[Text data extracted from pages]

=-=-=

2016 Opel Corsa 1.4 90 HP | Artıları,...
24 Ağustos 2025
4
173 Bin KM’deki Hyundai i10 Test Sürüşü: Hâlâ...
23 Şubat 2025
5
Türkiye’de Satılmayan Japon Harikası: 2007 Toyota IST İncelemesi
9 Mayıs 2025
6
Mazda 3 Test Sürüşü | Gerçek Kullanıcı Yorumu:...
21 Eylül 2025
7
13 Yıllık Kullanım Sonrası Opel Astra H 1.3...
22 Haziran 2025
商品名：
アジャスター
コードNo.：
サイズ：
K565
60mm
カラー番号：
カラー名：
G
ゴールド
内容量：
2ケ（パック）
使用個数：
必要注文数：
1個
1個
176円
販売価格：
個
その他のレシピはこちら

=-=-=

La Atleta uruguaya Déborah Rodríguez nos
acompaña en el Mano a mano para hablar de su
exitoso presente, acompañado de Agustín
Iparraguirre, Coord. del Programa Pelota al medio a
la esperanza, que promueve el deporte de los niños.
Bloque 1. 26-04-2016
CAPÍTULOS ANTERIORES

=-=-=

EXERCISE ->
Write out, word for word, everything from the line containing "La Atleta uruguaya Déborah Rodríguez nos" down to the line containing "CAPÍTULOS ANTERIORES", with both of those lines included.

EXERCISE RESULT ->
La Atleta uruguaya Déborah Rodríguez nos
acompaña en el Mano a mano para hablar de su
exitoso presente, acompañado de Agustín
Iparraguirre, Coord. del Programa Pelota al medio a
la esperanza, que promueve el deporte de los niños.
Bloque 1. 26-04-2016
CAPÍTULOS ANTERIORES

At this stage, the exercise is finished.